Next are a few raw examples just for illustration. More realistically, the pool would be internal to some other object such as an advanced C++ smart pointer in order to provide more efficient and multi-threaded allocations and deallocations.

Example 1:

template< typename T >
struct pointer
{
    ...


    // All instances must share the same pool.
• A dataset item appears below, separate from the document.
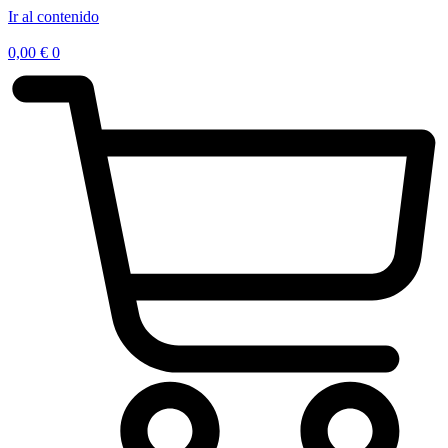
Ir al contenido
0,00
€
0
    static memory::pool< std::size_t > pool;

    ...

};

// The shared pool.
template< typename T >
memory::pool< std::size_t > pointer< T >::pool;


Example 2:

void f()
{
    // An ISM cache.
    static memory::pool
    < 
        std::size_t
        memory::policy::shared< memory::policy::ism
    > 
    pool;

    ...
}

Example 3:

// On Intel x86-64, sizeof( S ) = 8 = sizeof( void * )
// So, there's no internal fragmentation.
struct S
{
    char c;
    int i;
};


void f()
{

    memory::pool
    < 
        S, 
        memory::policy::c< memory::policy::locked > 
    > 
    pool( memory::largest_page() );

    try
    {      

        // Manual pre-expand (just for illustration).
        pool.expand();

        S * p = ( S * ) pool.request();

        p->c = 'S';
        p->i = 11;

        pool.recycle( p );
    }

    catch ( ... )
    {
        ...
    }
}


Example 4:

#ifndef S_HXX
#define S_HXX

#include "memory.hxx"

struct S : memory::operations< S >
{
    int code;
    char text[ 10 ];

    S( int c = 0, char const * t = "" ) : code( c )
    {
        ::strlcpy( text, t, sizeof(text) - 1 );
    }
};
  
#endif /* S_HXX */

  

 
#include "s.hxx"

void f()
{
    S * s = new S;


    ...


    delete s;
}

 

 
#include "s.hxx"

struct derived_S : S
{
   ...
};

extern void f();

void g()
{
    S * s = new S;


    ...


    delete s;

    ...


    derived_S * ds = new derived_S;

    ...


    delete ds;

    ...


    f();
}